AI Article Synopsis

  • * Researchers identified two types of tumor recurrence: de novo recurrence, which arises independently from the primary tumor, and ancestral recurrence, which is genetically linked to the primary tumor and progresses faster.
  • * The study found that the location of recurrence influences the pattern observed, with specific mutations pointing towards potential new therapeutic targets, such as BCL9, which may help improve survival outcomes for HCC patients.

Article Abstract

Patients with hepatocellular carcinoma (HCC) have poor long-term survival following curative resection because of the high rate of tumor early recurrence. Little is known about the trajectory of genomic evolution from primary to early-recurrent HCC. In this study, we performed whole-genome sequencing (WGS) on 40 pairs of primary and early-recurrent hepatitis B virus (HBV)-related HCC tumors from patients who received curative resection, and from four patients whose primary and recurrent tumor were extensively sampled. We identified two recurrence patterns: de novo recurrence (18/40), which developed genetically independently of the primary tumor and carried different HCC drivers, and ancestral recurrence (22/40), which was clonally related to the primary tumor and progressed more rapidly than de novo recurrence.

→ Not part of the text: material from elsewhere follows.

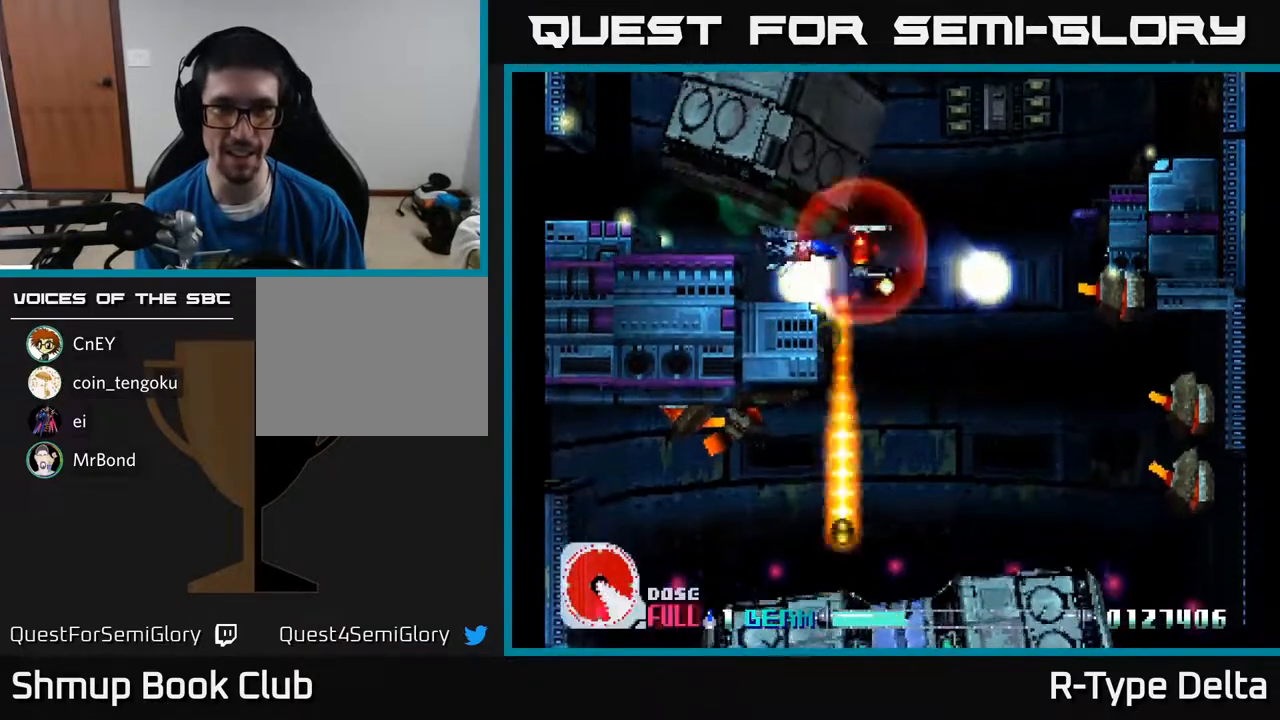
{"buttons": ["DPAD_RIGHT"], "events": [[50, "DPAD_UP", "down"], [117, "DPAD_UP", "up"], [267, "DPAD_DOWN", "down"], [467, "DPAD_DOWN", "up"], [483, "X", "up"]]}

We found that the recurrence location was predictive of the recurrence pattern: distant recurrence tended to display the de novo pattern, whereas local recurrence tended to display the ancestral pattern. We then uncovered the evolutionary trajectories based on the subclonal architecture, driver-gene mutations, and mutational processes observed in the primary and recurrent tumors. Multi-region WGS demonstrated spatiotemporal heterogeneity and polyclonal, monophyletic dissemination in HCC ancestral recurrence. In addition, we identified recurrence-specific mutations and copy-number gains in BCL9, leading to WNT/β-catenin signaling activation and an immune-excluded tumor microenvironment, which suggests that BCL9 might serve as a new therapeutic target for recurrent HCC. Collectively, our results allow us to view with unprecedented clarity the genomic evolution during HBV-related HCC early recurrence, providing an important molecular foundation for enhanced understanding of HCC with implications for personalized therapy to improve patient survival.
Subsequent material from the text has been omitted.